◆ **INSTRUCTIONS TO FOLLOW**: Extract exactly and only the lines from the one containing "right elbow: (1279, 1164)" through the end of the entries below. Pictures should not appear in the copy.

━━━━━━━━━━

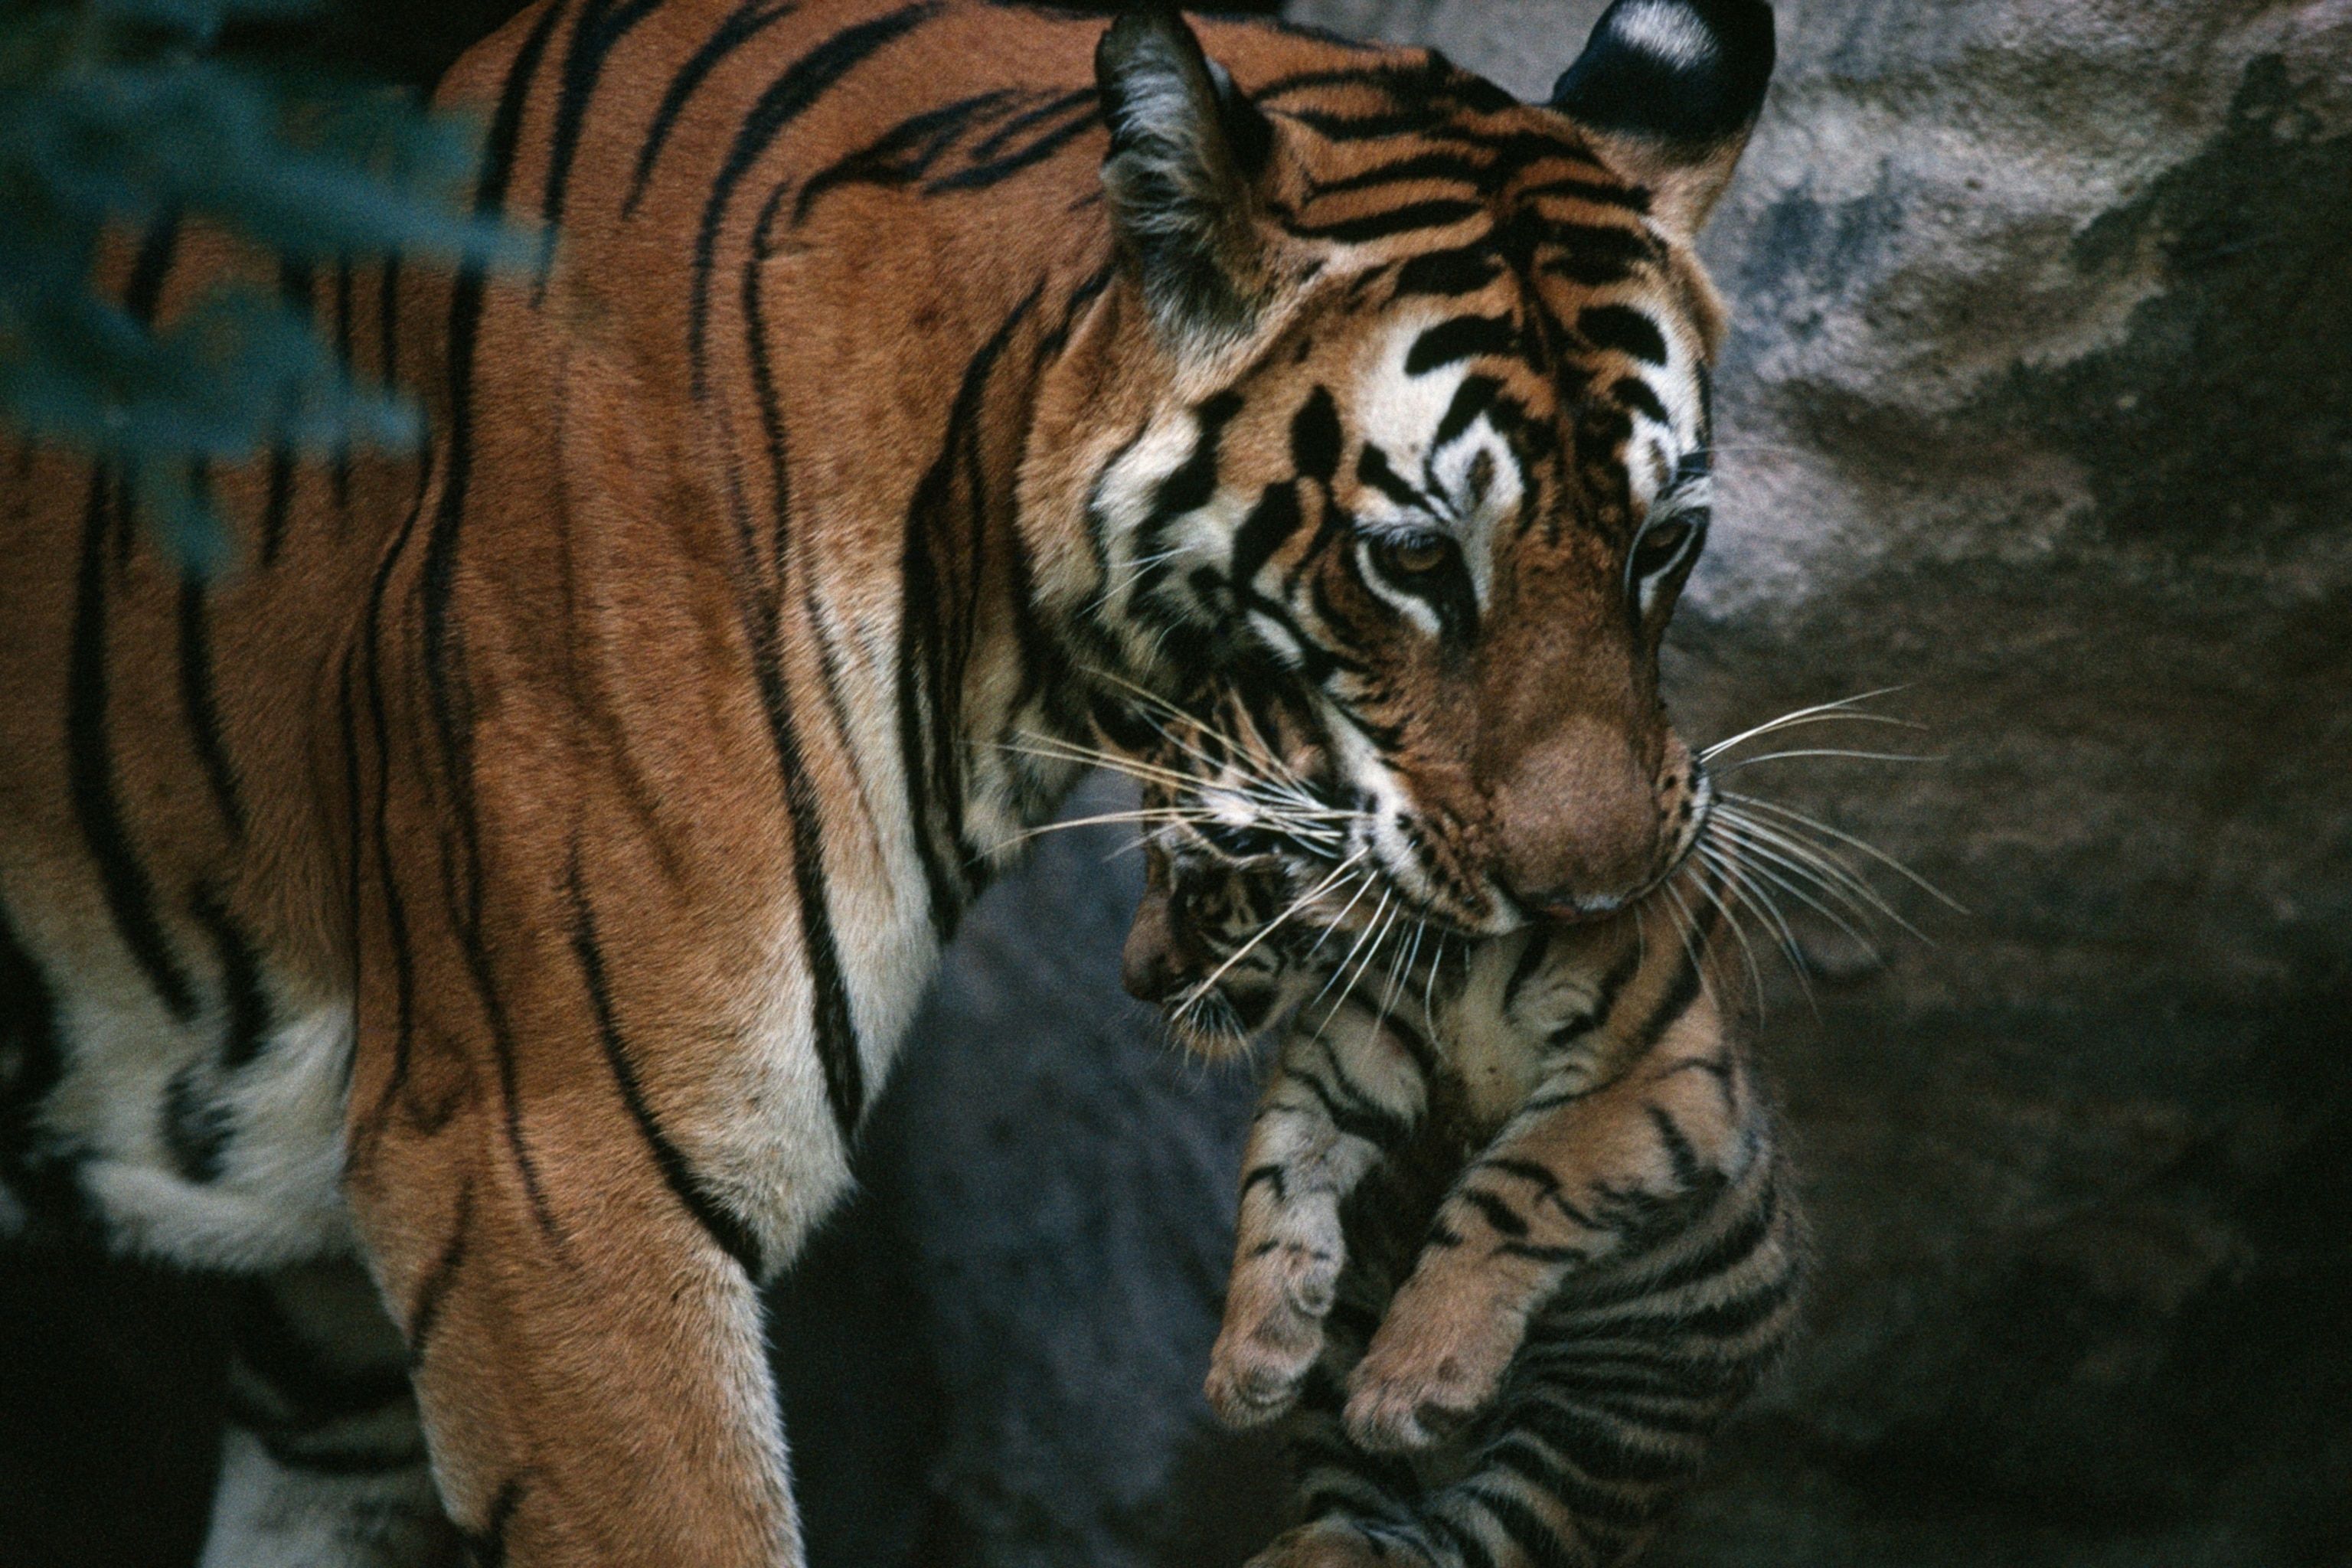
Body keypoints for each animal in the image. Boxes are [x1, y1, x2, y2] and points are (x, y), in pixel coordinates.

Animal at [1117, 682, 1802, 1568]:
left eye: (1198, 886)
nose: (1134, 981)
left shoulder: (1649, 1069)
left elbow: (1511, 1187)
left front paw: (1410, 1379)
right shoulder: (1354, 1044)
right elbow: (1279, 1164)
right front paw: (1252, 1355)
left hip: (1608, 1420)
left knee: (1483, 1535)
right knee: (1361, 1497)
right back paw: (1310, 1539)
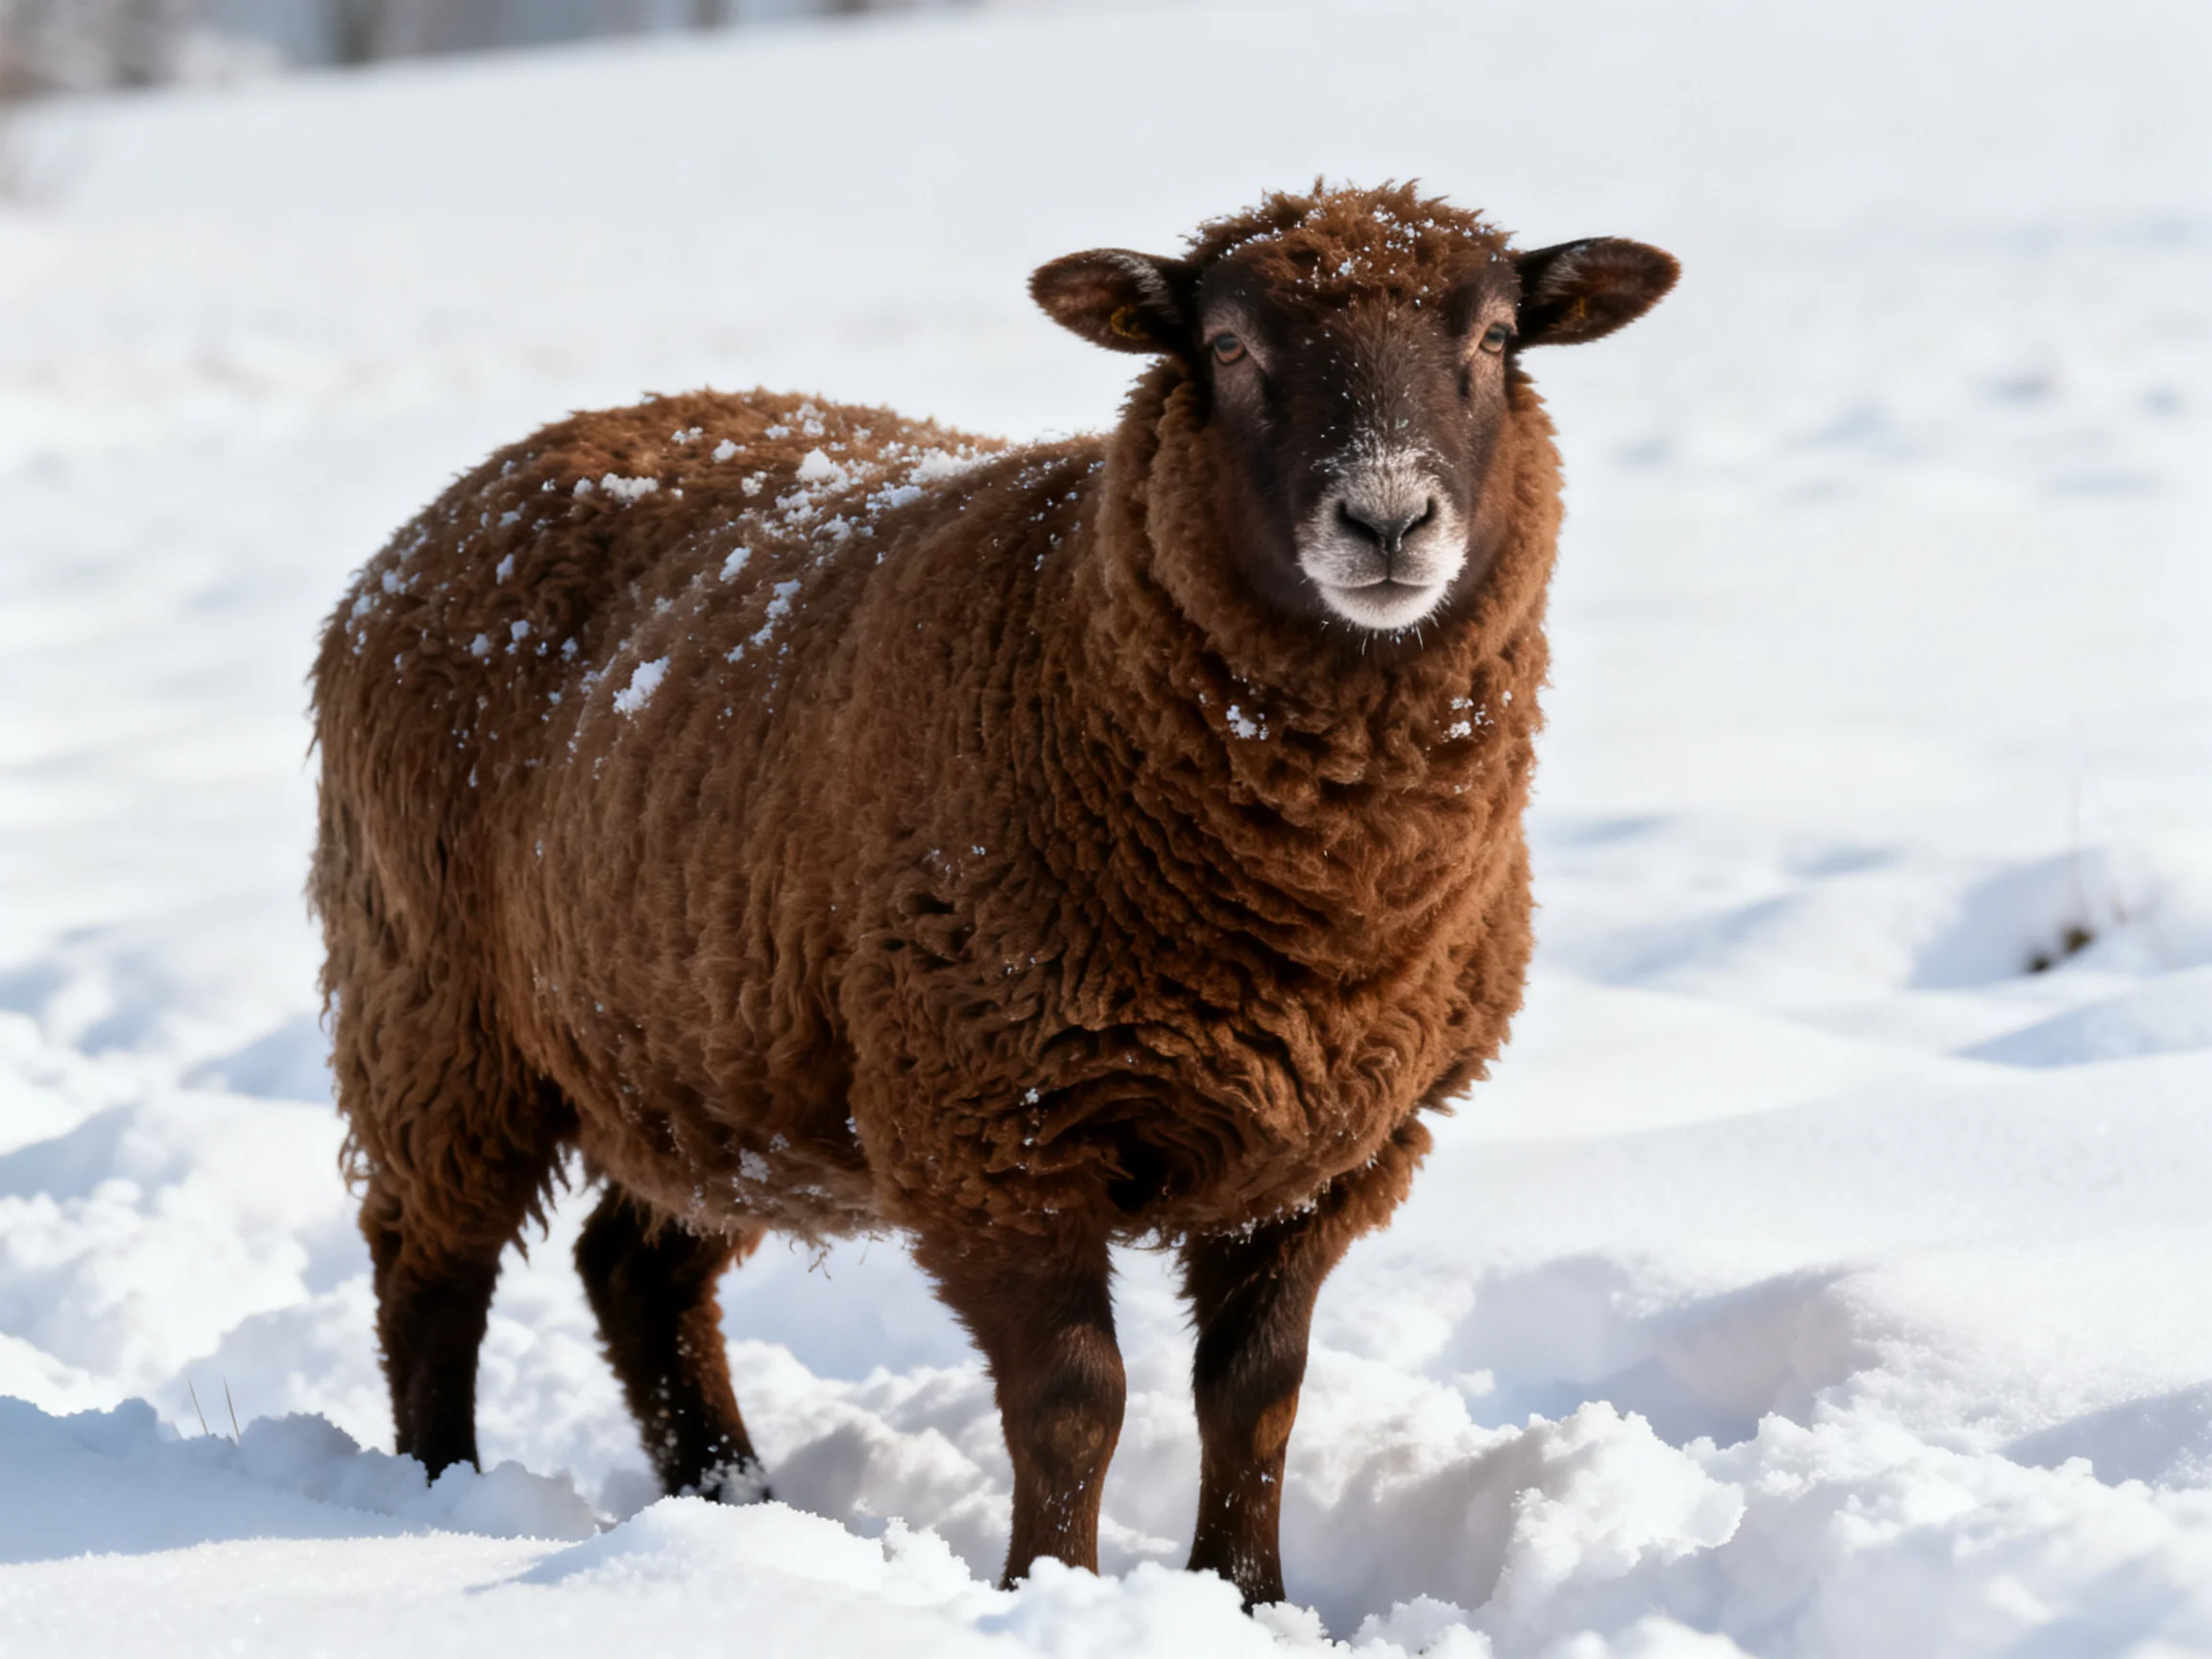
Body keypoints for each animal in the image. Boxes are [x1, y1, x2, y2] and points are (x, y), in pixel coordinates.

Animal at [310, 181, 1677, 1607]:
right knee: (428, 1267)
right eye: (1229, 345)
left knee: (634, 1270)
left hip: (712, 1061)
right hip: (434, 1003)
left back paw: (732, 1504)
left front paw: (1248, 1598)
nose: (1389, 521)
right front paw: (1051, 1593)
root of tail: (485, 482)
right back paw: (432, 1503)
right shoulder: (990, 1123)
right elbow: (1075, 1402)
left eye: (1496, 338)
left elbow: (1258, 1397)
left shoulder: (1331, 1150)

━━━━━━━━━━

◆ **SOLUTION FOR THIS TASK**:
right elbow: (1279, 1164)
right front paw: (1252, 1355)
left hip: (1608, 1420)
left knee: (1483, 1535)
right knee: (1361, 1497)
right back paw: (1310, 1539)
Body keypoints for each animal in the image. Boxes are [x1, y1, x2, y2] and points are (x, y), in pixel coordinates.

Animal at [310, 181, 1677, 1607]:
right knee: (428, 1267)
right eye: (1229, 345)
left knee: (634, 1270)
left hip: (712, 1061)
right hip: (434, 1003)
left back paw: (732, 1504)
left front paw: (1248, 1598)
nose: (1389, 521)
right front paw: (1051, 1593)
root of tail: (485, 482)
right back paw: (432, 1503)
right shoulder: (990, 1123)
right elbow: (1075, 1402)
left eye: (1496, 338)
left elbow: (1258, 1397)
left shoulder: (1331, 1150)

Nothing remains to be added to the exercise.